Se consolidó la libertad de expresión, especialmente cuando la Corte Suprema consagró la “doctrina de la real malicia”, un avance en la protección al periodismo contra eventuales querellas por injurias y calumnias, ya que desde entonces el querellante está obligado a probar que el autor de una nota mintió dolosamente para dañarlo.
La Argentina firmó tratados internacionales contra la corrupción, se creó la Oficina Nacional de Ética Pública y el sistema de declaraciones juradas patrimoniales abierto y obligatorio; se redactó y puso en vigor el Código de Conducta de los Funcionarios y se sancionó la ley de ética pública.
Hubo, sin embargo, en contraste con aquellos avances legislativos, graves actos de corrupción en diversas áreas de gobierno y también hechos de sangre vinculados con negocios corruptos, como el falso suicidio del brigadier Rodolfo Etchegoyen, administrador general de Aduanas; la voladura de la Fábrica Militar de Río Tercero, y algunos asesinatos de testigos claves en procesos penales. Y también extrañas relaciones de negocios mafiosos con el poder, como la del traficante de armas sirio Monzer Al Kassar con el entonces director de Migraciones Aurelio Martínez, exoperador del poder mafioso del almirante Emilio Massera. A lo cual deben sumarse los manejos del sombrío empresario Alfredo Yabrán y las extrañas inversiones del árabe Gaith Pharaon, vinculado con el tráfico de heroína de la mafia paquistaní y dueño del BCCI, un banco que había sido caja de diversas organizaciones del terrorismo islámico. En honor a la verdad, el BCCI mantuvo múltiples sucursales en buena parte de los países desarrollados antes de ser clausurado.
Del mismo modo, y a diferencia de lo que hoy sucede, hubo en los 90 funcionarios de la propia administración que reaccionaron contra las mafias involucradas con sectores del poder político y confrontaron con ellas.

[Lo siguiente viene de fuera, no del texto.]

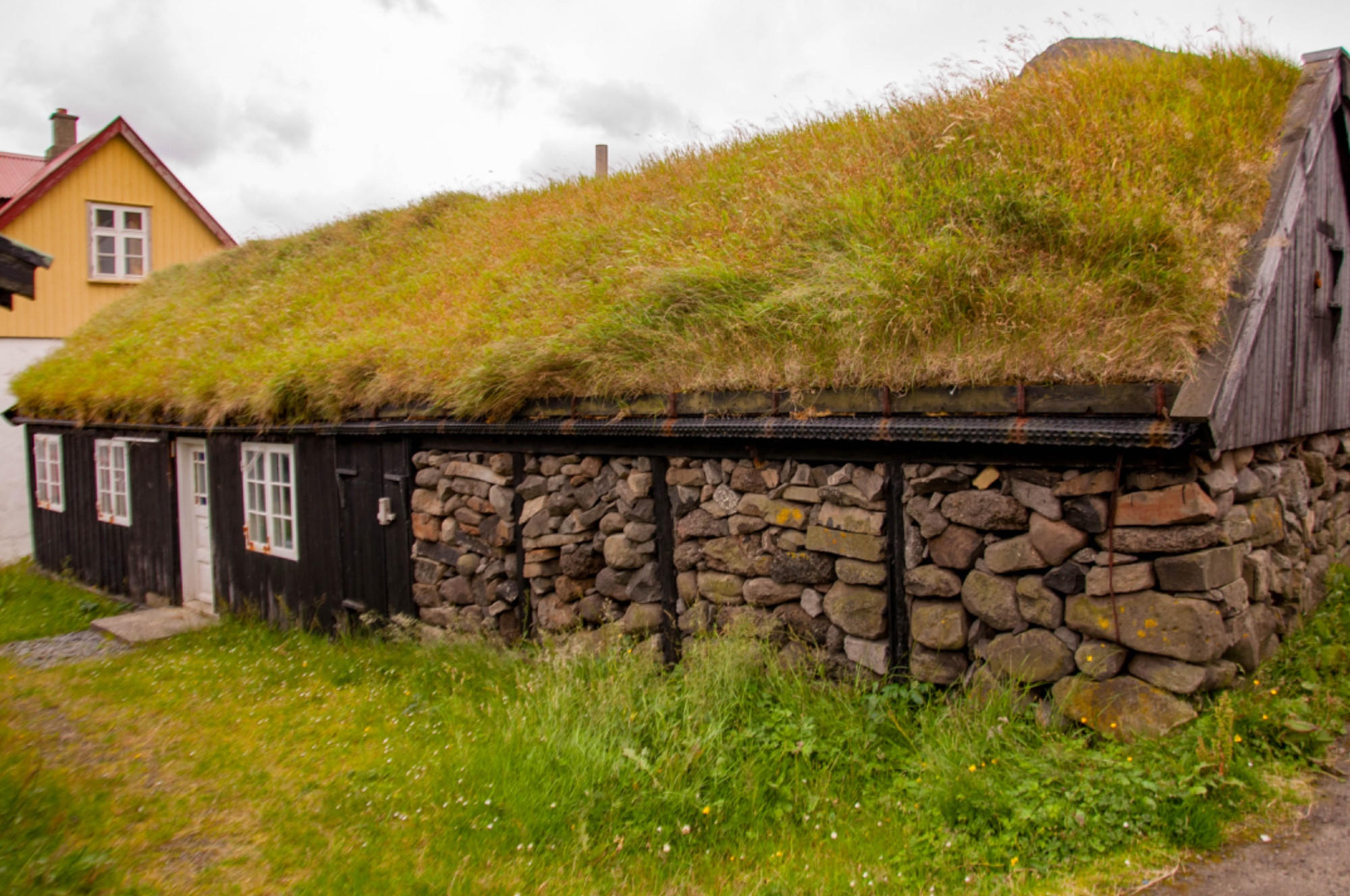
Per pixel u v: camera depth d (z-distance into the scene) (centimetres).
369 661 712
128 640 905
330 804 452
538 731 467
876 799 403
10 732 581
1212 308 414
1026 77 676
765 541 527
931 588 457
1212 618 382
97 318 1443
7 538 1502
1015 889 325
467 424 679
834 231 611
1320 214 545
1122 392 386
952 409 437
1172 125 534
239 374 933
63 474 1292
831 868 357
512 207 1145
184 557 1072
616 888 360
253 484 959
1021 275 473
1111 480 398
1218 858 327
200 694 662
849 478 486
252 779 492
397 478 775
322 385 819
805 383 495
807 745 437
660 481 581
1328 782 371
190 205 1870
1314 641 489
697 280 613
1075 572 411
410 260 1118
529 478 662
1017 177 541
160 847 417
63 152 2050
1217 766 359
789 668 505
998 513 428
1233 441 408
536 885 363
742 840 388
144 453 1113
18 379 1357
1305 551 546
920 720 441
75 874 382
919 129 665
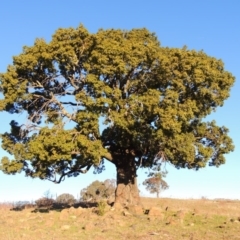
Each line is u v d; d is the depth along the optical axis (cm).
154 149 2797
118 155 3045
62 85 2986
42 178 2941
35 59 2789
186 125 2733
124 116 2633
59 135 2591
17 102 2984
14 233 2050
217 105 2866
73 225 2280
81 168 2981
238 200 4478
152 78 2770
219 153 3086
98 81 2627
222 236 1930
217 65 2877
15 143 3058
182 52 2694
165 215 2572
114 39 2797
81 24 2806
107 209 2733
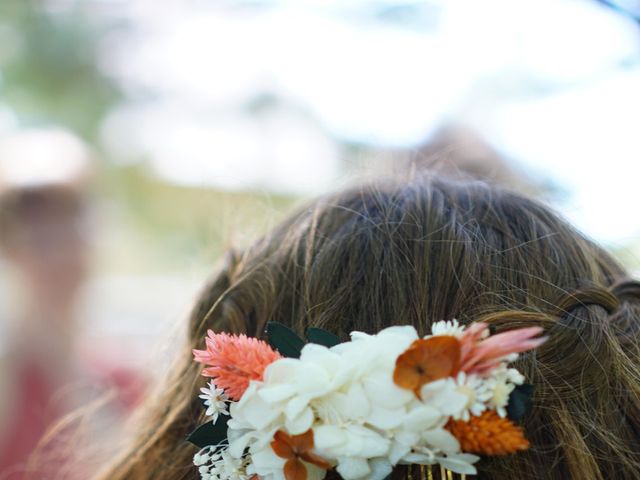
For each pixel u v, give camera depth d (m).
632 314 0.36
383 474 0.29
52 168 0.95
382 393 0.28
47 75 2.09
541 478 0.33
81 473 0.56
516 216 0.39
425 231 0.37
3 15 2.05
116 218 2.03
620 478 0.33
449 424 0.28
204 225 1.77
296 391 0.29
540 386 0.33
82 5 2.11
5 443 0.86
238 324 0.39
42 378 0.89
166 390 0.45
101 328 1.30
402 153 0.65
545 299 0.36
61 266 0.92
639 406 0.34
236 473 0.31
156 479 0.42
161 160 2.14
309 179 1.73
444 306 0.35
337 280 0.37
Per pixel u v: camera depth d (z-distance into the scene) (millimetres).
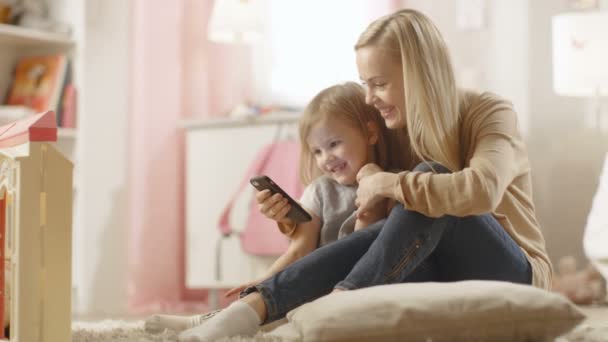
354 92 1660
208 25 3564
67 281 1308
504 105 1504
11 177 1333
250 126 3104
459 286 1257
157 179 3406
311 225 1619
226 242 3133
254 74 3691
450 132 1477
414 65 1451
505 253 1412
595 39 2998
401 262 1330
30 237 1275
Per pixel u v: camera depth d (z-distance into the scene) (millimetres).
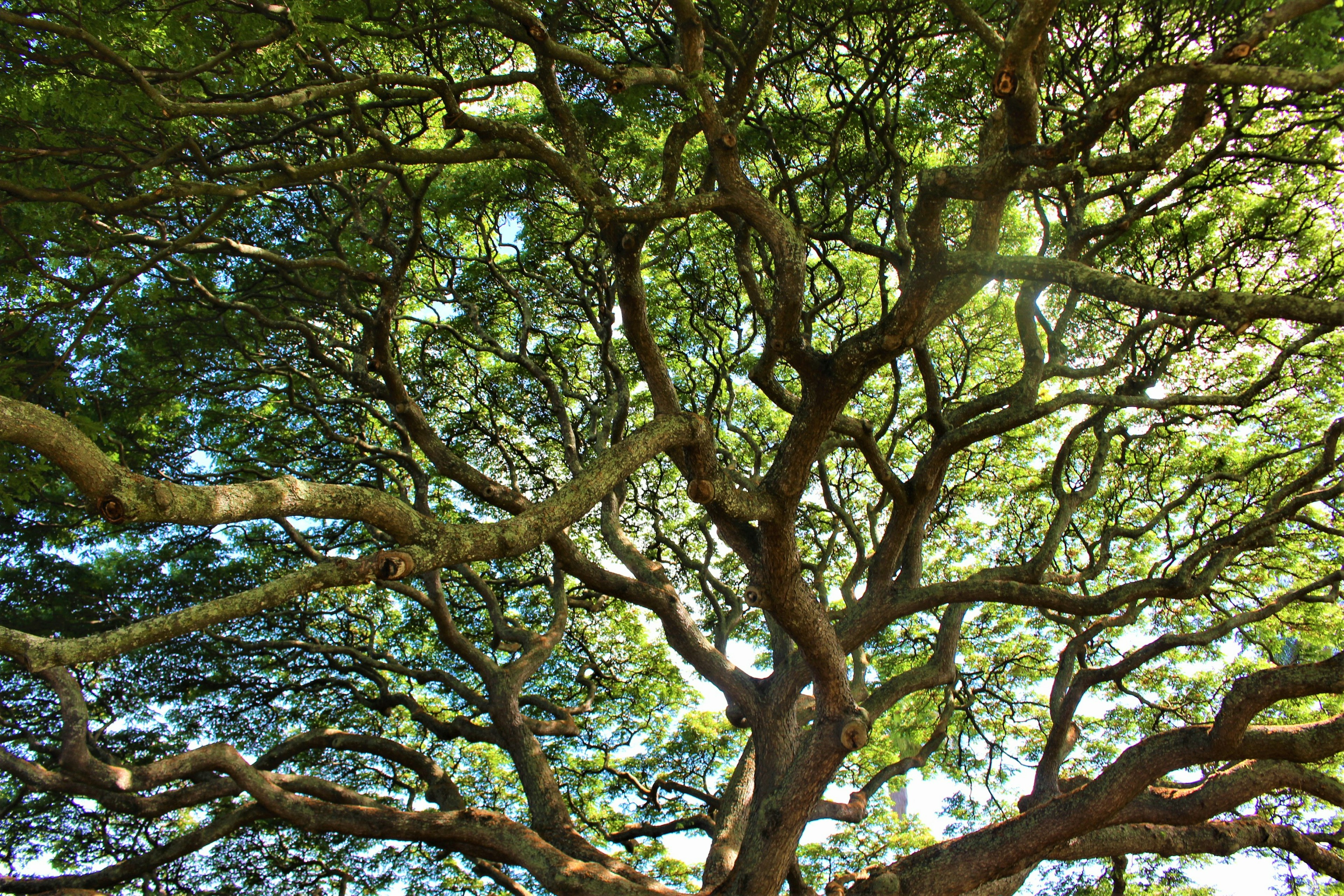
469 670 18094
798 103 13906
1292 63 5691
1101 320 13984
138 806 11016
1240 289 12859
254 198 12273
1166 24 10781
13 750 14070
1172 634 13109
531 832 10578
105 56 6023
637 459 7109
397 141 11859
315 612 16672
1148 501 16406
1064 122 11273
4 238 9250
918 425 17438
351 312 11648
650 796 14180
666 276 16703
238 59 7637
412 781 17531
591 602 15539
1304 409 15070
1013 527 17781
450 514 17359
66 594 14555
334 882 15484
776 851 9133
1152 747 8805
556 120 9102
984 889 10523
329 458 15961
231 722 15992
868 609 10969
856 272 16812
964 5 7340
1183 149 12594
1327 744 8359
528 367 13727
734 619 14961
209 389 14359
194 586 15375
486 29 10633
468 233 15883
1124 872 12844
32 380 8859
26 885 11312
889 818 18672
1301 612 15133
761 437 17812
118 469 4266
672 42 11352
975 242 7523
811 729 9383
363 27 9516
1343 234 12578
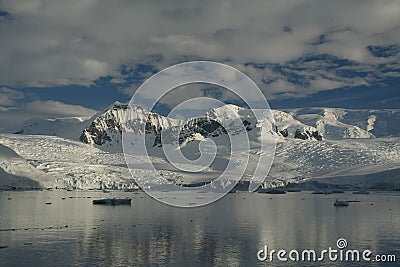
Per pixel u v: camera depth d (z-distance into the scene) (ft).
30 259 145.69
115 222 231.91
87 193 472.85
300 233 199.41
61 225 218.18
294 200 406.21
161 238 184.85
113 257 149.59
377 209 309.83
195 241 178.60
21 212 271.90
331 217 259.80
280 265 141.59
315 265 142.10
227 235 193.47
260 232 201.46
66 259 146.10
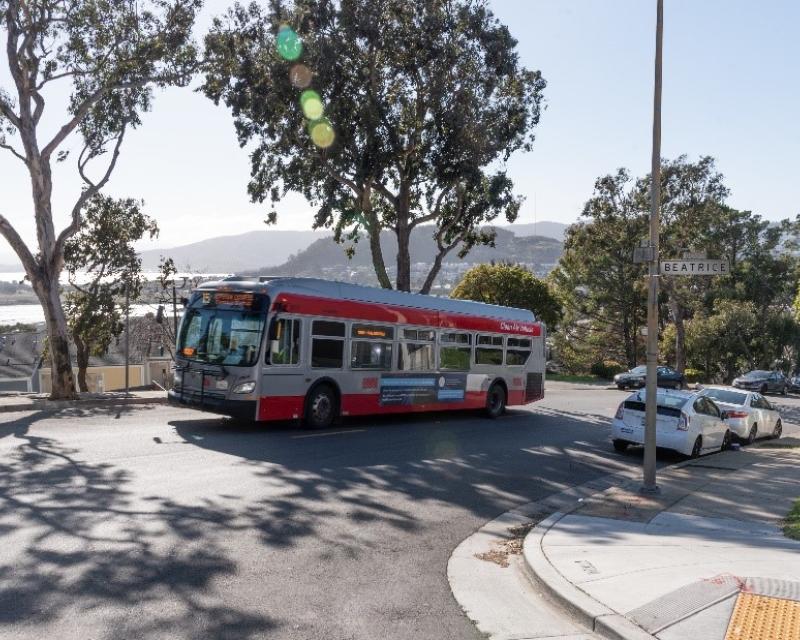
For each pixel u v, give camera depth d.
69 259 40.66
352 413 18.47
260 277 17.19
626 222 61.44
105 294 41.31
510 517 10.77
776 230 73.56
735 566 7.68
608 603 6.55
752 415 21.73
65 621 5.88
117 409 20.58
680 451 16.88
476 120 32.53
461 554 8.64
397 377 19.75
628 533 9.49
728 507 11.52
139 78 25.12
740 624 5.98
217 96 32.41
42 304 23.17
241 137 33.06
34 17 23.27
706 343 64.50
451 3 32.06
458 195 35.47
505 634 6.14
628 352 68.62
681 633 5.84
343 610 6.52
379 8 30.81
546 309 57.09
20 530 8.22
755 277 72.00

Grandes y lamentables contradicciones de esa década que, así y todo, mantenía el rumbo hacia la civilización.
Hoy, la profecía de Fukuyama se cumplió en cuanto había escrito que “si no existe una causa justa por la cual combatir, porque esa causa justa salió triunfante en generaciones anteriores, entonces los hombres lucharán contra esta causa justa”.
Contra el denostado Consenso de Washington, se armó el Foro de San Pablo, y el comunismo volvió por sus fueros, financiado por el narcotráfico, el verdadero poder. La confrontación se reanudó, multiplicada en su poder y dividida en una pluralidad de intereses que confluyen contra las democracias occidentales.
La caída de las Torres Gemelas, el 11 de septiembre de 2001, marcó el fin de la corta era iniciada con la caída del Muro. Casualmente, y sin un hecho tan cruento, los 90 terminaron casi al mismo tiempo en la Argentina.
En lugar de una Guerra Fría, existen hoy –aliados en América a Estados populistas– múltiples focos de ataque, una “revolución molecular”, como la llamó su ideólogo, el psicoanalista francés Félix Guattari, y la denunció el expresidente de Colombia Álvaro Uribe.
La democracia volvió a ser hoy una meta a alcanzar.